** Opening DATA SECTION block **
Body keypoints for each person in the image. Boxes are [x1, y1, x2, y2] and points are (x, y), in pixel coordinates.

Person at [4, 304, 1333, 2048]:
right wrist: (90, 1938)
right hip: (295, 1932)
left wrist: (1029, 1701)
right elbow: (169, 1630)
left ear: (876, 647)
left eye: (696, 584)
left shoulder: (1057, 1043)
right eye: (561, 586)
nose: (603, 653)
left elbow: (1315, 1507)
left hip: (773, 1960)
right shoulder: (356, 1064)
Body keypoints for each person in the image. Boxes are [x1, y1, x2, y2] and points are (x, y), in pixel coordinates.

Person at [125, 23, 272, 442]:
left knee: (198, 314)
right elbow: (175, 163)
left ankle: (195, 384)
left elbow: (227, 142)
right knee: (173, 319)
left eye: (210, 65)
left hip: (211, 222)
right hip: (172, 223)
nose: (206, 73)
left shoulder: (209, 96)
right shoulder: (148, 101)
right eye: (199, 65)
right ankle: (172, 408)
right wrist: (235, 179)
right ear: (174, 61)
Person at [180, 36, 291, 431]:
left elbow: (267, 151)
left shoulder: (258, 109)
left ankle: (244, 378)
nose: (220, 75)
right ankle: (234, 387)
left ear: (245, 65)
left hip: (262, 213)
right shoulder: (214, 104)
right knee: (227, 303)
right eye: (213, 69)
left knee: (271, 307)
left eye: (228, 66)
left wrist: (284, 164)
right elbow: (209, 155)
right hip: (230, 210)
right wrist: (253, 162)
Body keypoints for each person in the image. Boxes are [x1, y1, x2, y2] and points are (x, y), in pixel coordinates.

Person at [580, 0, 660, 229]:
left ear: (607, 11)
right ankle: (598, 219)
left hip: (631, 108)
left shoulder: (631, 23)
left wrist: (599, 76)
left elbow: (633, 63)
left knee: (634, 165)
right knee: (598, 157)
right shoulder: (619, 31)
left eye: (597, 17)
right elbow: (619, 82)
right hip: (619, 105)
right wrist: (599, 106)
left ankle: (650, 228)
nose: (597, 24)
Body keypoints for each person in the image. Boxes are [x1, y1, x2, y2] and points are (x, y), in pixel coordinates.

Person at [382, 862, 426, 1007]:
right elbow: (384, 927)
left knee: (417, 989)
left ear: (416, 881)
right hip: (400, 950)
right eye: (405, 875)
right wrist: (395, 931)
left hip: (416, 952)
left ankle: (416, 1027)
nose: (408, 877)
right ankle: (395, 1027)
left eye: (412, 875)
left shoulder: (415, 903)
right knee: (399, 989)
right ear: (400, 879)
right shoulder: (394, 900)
** Closing DATA SECTION block **
WHAT YOU WILL DO → What's needed is every entry, returned word for word.

TASK SOLUTION →
Body keypoints for each person in the image. Boxes are [x1, y1, x2, y2] and points are (x, y), in pixel coordinates.

Person at [4, 304, 1333, 2048]:
right wrist: (90, 1938)
right hip: (295, 1932)
left wrist: (1029, 1701)
right elbow: (169, 1630)
left ear: (876, 647)
left eye: (696, 584)
left shoulder: (1057, 1043)
right eye: (561, 586)
nose: (603, 653)
left elbow: (1315, 1507)
left hip: (773, 1960)
right shoulder: (356, 1064)
Body keypoints for each person in the image. Boxes are [x1, y1, x2, y2] and points are (x, y), in pixel coordinates.

Person at [125, 23, 272, 442]:
left knee: (198, 314)
right elbow: (175, 163)
left ankle: (195, 384)
left elbow: (227, 142)
right knee: (173, 319)
left eye: (210, 65)
left hip: (211, 222)
right hip: (172, 223)
nose: (206, 73)
left shoulder: (209, 96)
right shoulder: (148, 101)
right eye: (199, 65)
right ankle: (172, 408)
right wrist: (235, 179)
right ear: (174, 61)
Person at [180, 36, 291, 431]:
left elbow: (267, 151)
left shoulder: (258, 109)
left ankle: (244, 378)
nose: (220, 75)
right ankle: (234, 387)
left ear: (245, 65)
left hip: (262, 213)
right shoulder: (214, 104)
right knee: (227, 303)
right eye: (213, 69)
left knee: (271, 307)
left eye: (228, 66)
left wrist: (284, 164)
right elbow: (209, 155)
right hip: (230, 210)
right wrist: (253, 162)
Body keypoints for each person in the image. Boxes are [x1, y1, x2, y2] and points are (x, y), in pixel coordinates.

Person at [580, 0, 660, 229]:
left ear: (607, 11)
right ankle: (598, 219)
left hip: (631, 108)
left shoulder: (631, 23)
left wrist: (599, 76)
left elbow: (633, 63)
left knee: (634, 165)
right knee: (598, 157)
right shoulder: (619, 31)
left eye: (597, 17)
right elbow: (619, 82)
right hip: (619, 105)
right wrist: (599, 106)
left ankle: (650, 228)
nose: (597, 24)
Body keypoints for each person in the image. Boxes are [x1, y1, x2, y2] and points are (x, y), in pixel coordinates.

Person at [382, 862, 426, 1007]:
right elbow: (384, 927)
left knee: (417, 989)
left ear: (416, 881)
right hip: (400, 950)
right eye: (405, 875)
right wrist: (395, 931)
left hip: (416, 952)
left ankle: (416, 1027)
nose: (408, 877)
right ankle: (395, 1027)
left eye: (412, 875)
left shoulder: (415, 903)
right knee: (399, 989)
right ear: (400, 879)
right shoulder: (394, 900)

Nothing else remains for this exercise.